Teela has massive abandonment issues, just like Keldor. She never knew her mother and doesn’t know Duncan is her biological father. Those abandonment issues are the reason Teela is such an overachiever and always needs to be the best at everything – because she feels that she needs to prove that she’s worthy of being loved and cared for. She actually says as much in Masters of the Universe: Revelation. Meanwhile, this comic reveals that Keldor apparently assumes that if he becomes very skilled at magic, this will persuade his father and the people of Eternos to accept him. But while Keldor’s desire to be loved and accepted turns toxic, Teela’s doesn’t, largely because she has friends and people who care about her.

Finally, we have Adora whose childhood is every bit as terrible as Hordak’s or Keldor’s. Adora is stolen from her family as a baby and raised by Hordak and Shadow Weaver as a member of the Horde, gaslit and manipulated at every step. Hordak and Shadow Weaver do their utmost to turn Adora into a monster like them and they almost succeed, because Adora becomes a Horde Force Captain and takes part in battles and atrocities. And whenever Adora starts to ask questions, she has her memories erased again and again.

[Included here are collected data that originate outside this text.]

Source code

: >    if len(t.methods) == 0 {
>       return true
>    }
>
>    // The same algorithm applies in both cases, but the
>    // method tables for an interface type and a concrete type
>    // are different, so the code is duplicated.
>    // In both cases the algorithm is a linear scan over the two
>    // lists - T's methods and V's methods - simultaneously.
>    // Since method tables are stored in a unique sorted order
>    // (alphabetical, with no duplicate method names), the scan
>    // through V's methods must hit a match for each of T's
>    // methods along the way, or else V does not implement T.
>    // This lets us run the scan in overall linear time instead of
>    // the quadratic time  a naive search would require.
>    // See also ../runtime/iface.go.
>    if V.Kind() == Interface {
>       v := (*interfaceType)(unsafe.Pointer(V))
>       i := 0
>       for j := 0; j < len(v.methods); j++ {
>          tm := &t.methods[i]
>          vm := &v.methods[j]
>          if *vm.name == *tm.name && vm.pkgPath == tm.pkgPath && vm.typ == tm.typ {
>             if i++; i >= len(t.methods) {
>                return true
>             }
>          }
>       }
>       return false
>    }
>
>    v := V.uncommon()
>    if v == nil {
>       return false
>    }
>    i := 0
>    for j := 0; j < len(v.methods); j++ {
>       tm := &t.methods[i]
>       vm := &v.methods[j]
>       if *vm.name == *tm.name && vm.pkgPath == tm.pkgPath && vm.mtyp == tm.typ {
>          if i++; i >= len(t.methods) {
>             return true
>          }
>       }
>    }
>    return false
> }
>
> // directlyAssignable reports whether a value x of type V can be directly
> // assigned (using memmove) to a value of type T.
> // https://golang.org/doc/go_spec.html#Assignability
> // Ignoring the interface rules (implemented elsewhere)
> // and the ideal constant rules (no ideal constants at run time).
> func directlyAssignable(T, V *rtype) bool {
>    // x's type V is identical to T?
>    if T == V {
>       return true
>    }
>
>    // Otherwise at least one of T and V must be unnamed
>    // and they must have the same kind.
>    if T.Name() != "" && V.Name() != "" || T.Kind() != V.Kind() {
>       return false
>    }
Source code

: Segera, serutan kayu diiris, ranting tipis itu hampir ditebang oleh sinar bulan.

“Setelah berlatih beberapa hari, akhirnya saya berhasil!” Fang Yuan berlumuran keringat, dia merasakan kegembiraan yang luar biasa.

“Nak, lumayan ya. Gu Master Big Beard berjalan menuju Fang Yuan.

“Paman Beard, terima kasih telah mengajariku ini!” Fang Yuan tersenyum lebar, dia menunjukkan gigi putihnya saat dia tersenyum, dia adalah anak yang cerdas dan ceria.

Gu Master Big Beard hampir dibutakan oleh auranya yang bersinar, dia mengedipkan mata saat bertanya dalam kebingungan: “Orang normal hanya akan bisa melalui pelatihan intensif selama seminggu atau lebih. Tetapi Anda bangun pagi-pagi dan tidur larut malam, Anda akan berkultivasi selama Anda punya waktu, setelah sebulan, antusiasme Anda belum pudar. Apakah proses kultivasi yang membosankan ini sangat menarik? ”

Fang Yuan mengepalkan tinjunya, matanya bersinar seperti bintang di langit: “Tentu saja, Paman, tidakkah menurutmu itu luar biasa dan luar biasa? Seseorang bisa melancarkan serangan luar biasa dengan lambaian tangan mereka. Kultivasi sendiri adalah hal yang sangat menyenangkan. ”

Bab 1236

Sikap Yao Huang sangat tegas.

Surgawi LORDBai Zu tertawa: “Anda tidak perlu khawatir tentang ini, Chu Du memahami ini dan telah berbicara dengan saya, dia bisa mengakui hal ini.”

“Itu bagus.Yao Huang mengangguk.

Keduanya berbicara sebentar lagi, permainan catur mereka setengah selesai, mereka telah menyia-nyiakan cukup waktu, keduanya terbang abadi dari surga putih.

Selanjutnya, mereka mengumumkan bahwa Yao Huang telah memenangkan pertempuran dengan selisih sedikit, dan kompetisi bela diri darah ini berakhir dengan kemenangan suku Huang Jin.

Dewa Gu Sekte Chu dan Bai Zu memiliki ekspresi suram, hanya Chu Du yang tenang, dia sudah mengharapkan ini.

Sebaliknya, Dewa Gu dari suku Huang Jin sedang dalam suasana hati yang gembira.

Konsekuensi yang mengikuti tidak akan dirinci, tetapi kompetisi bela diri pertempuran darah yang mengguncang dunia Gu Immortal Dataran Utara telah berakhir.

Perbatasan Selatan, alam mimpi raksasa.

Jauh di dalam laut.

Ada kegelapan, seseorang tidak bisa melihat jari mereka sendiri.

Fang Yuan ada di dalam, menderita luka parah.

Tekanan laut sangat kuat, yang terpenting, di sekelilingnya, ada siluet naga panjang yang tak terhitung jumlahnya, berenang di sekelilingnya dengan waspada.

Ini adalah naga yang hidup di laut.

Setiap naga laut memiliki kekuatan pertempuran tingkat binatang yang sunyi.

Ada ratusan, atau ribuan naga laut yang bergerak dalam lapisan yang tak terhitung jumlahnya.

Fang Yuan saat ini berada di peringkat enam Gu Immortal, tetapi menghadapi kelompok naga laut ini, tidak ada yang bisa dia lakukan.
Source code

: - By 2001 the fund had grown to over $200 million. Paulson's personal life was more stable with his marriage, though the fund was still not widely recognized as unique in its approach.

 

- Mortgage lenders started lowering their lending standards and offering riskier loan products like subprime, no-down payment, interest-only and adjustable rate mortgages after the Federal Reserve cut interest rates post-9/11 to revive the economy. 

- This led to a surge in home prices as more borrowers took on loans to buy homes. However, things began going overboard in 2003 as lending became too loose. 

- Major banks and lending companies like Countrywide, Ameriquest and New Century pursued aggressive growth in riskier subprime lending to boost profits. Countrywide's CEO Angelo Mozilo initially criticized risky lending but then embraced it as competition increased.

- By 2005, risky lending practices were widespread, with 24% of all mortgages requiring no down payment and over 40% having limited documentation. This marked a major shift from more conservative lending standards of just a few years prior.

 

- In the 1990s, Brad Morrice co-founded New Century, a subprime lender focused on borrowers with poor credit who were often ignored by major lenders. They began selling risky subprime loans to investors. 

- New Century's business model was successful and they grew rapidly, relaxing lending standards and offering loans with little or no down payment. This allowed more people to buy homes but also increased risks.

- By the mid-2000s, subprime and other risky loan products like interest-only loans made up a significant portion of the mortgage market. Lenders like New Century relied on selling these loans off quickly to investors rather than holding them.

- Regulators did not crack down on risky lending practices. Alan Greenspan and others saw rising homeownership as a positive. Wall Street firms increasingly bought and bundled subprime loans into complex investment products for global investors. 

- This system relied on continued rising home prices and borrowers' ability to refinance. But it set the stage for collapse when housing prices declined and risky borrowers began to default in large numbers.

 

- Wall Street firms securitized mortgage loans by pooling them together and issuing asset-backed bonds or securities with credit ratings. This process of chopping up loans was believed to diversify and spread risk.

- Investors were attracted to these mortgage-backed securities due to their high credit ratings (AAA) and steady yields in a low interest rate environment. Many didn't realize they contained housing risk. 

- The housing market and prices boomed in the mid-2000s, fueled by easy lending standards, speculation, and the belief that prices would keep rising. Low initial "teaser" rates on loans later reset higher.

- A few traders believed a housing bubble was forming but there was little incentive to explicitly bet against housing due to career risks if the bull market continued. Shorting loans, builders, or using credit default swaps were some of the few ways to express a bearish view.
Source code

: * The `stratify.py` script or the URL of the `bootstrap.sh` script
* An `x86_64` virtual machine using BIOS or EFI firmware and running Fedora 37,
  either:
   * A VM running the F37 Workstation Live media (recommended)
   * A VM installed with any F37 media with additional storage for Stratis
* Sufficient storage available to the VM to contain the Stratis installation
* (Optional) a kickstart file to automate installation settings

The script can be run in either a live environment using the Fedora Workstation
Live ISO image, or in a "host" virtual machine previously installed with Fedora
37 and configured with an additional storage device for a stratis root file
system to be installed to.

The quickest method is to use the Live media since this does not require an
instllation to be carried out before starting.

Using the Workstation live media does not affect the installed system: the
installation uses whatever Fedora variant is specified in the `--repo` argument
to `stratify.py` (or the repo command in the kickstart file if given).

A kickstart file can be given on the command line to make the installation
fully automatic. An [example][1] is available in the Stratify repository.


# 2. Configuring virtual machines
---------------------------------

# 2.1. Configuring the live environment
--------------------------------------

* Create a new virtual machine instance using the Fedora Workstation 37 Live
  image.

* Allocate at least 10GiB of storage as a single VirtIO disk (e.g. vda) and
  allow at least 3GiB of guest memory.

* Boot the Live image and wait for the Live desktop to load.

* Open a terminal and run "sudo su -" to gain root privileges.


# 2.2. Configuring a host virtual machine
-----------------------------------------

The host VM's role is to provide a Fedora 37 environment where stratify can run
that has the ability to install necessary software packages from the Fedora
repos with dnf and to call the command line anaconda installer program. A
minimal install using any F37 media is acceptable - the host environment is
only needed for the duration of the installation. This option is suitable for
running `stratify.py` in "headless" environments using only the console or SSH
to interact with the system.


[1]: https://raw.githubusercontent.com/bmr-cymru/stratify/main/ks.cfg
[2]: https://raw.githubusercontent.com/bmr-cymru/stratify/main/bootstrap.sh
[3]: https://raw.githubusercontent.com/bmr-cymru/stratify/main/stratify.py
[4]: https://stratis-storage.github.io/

However, Adora manages to break through her conditioning – with the help of Adam and his unfailing faith in her – and make a better life for herself. That’s also why Adora’s story is so powerful, regardless whether we’re talking about the original Filmation cartoon,  the 2018 reboot or the Eternity War comics, which made the redemption arc of Adora even more powerful, since she starts out as the full blown villainess Despara there.

It remains to be seen whether we will see Adam or Adora in the final two issues of this comic mini-series. But for now, the Masters of the Universe Revolution prequel comics are all about the villains. But since Hordak and Keldor/Skeletor are popular and fascinating characters, it doesn’t really matter. So bring on issue 3.